## [DIRECTIVE]
Gather every line below that contains the word "with", and copy each one in full. Case matters, so a line only counts if the word matches letter for letter.

## [DATA]
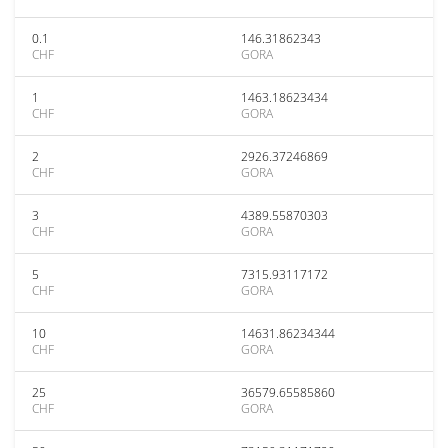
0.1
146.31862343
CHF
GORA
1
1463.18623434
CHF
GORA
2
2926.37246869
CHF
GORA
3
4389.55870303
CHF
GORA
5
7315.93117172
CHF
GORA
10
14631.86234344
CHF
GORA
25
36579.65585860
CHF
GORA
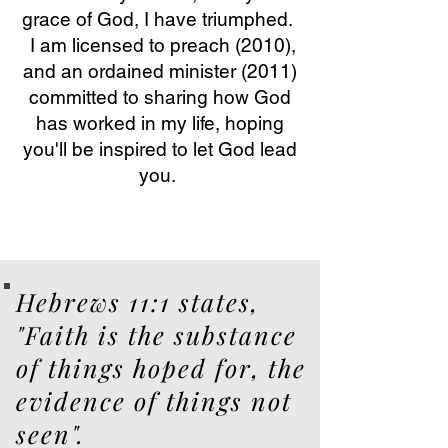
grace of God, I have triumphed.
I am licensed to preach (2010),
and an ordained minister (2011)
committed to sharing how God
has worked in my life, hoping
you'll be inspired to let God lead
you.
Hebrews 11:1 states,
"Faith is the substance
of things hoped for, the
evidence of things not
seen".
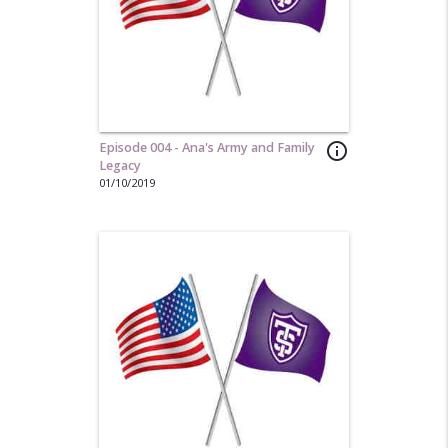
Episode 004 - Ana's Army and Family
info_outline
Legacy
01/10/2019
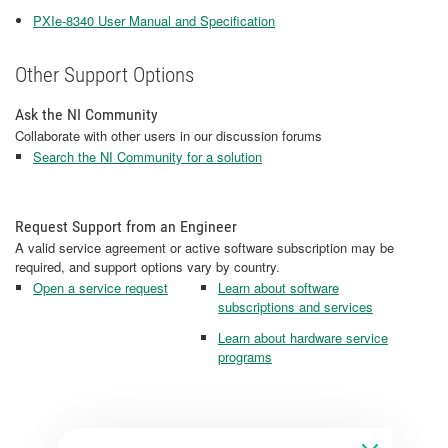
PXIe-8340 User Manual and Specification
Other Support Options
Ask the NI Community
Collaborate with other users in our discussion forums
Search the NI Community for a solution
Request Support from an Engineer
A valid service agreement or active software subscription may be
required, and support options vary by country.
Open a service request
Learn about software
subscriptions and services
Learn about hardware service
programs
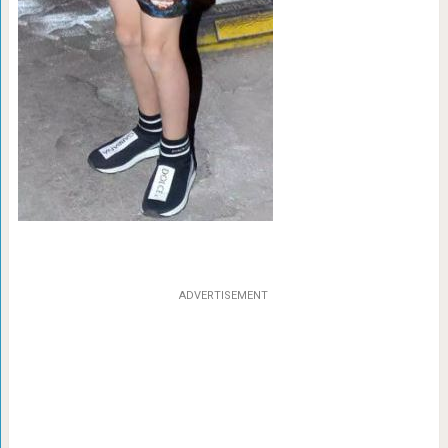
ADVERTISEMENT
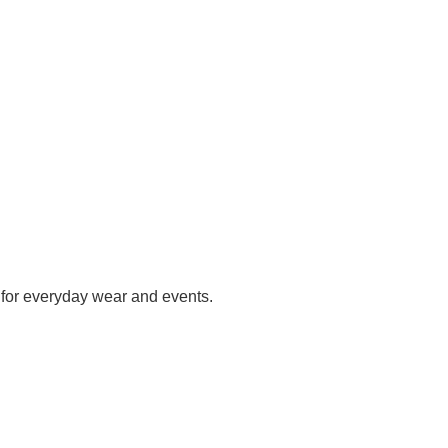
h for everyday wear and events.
* * *
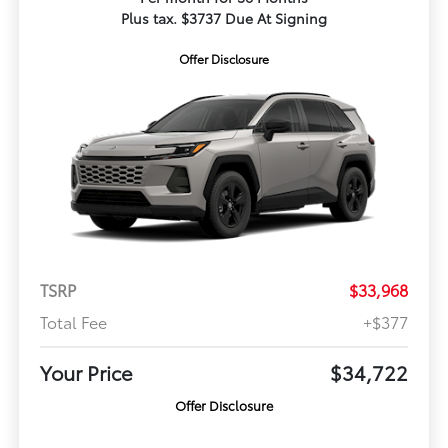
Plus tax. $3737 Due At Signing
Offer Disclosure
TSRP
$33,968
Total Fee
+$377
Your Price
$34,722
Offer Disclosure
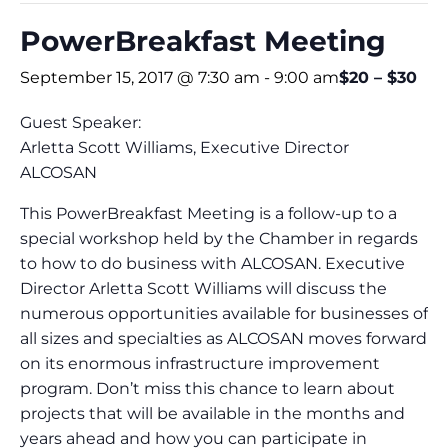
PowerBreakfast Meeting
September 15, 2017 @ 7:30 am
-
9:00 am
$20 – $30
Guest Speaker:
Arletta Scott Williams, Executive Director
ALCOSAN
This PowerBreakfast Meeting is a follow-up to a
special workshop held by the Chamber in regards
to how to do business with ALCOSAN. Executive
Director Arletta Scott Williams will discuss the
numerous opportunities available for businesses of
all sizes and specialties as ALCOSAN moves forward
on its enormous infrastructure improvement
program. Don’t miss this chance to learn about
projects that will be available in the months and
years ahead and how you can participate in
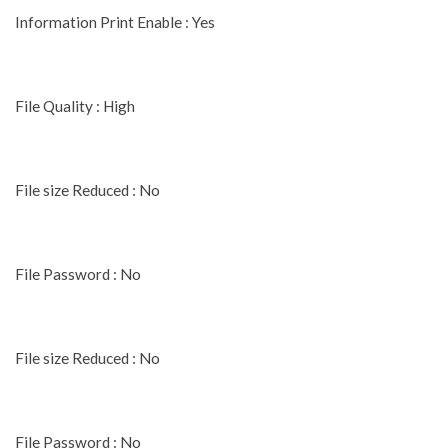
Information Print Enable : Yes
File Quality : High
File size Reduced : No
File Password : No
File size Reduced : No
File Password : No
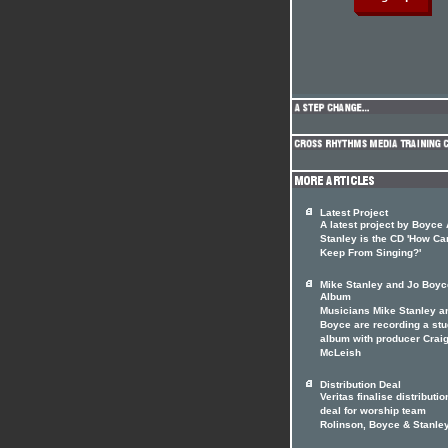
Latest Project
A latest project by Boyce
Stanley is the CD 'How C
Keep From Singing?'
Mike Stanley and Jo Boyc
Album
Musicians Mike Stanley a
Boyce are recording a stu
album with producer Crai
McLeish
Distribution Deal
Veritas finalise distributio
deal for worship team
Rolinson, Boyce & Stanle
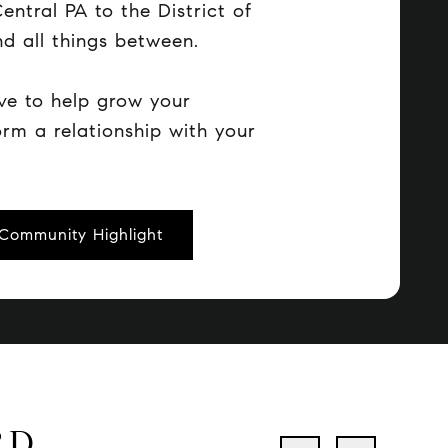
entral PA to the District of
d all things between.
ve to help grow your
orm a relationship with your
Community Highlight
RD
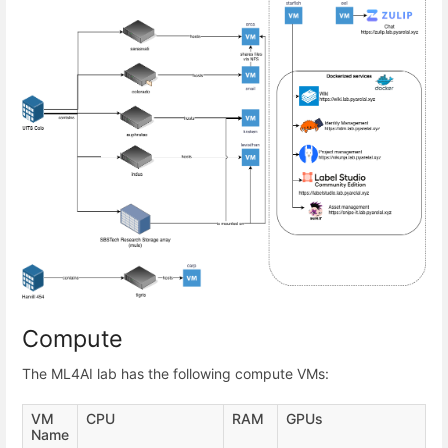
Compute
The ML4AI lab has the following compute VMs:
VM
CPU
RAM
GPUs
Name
* * *
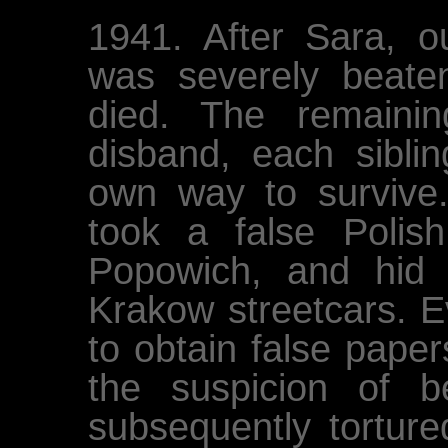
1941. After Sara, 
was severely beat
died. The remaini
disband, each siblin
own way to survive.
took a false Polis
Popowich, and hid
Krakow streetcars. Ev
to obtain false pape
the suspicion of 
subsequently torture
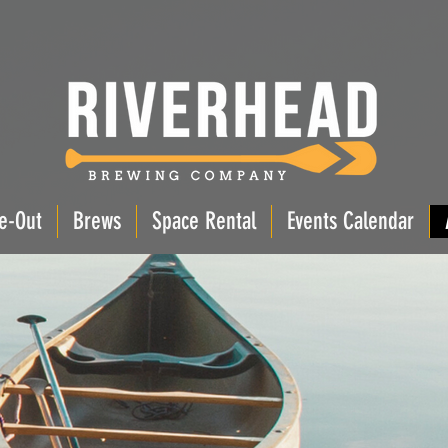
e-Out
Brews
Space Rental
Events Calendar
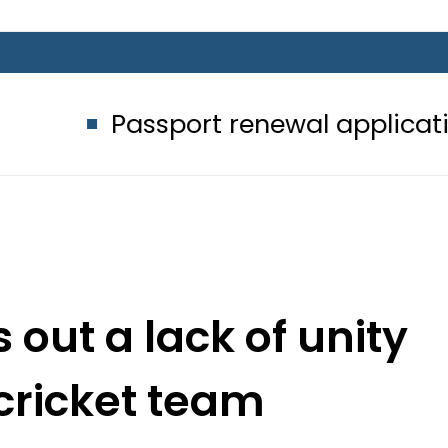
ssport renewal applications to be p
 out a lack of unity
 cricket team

## [YOUR SOLUTION]
Collaborate with other users in our discussion forums
to how to do business with ALCOSAN. Executive
album with producer Crai
orm a relationship with your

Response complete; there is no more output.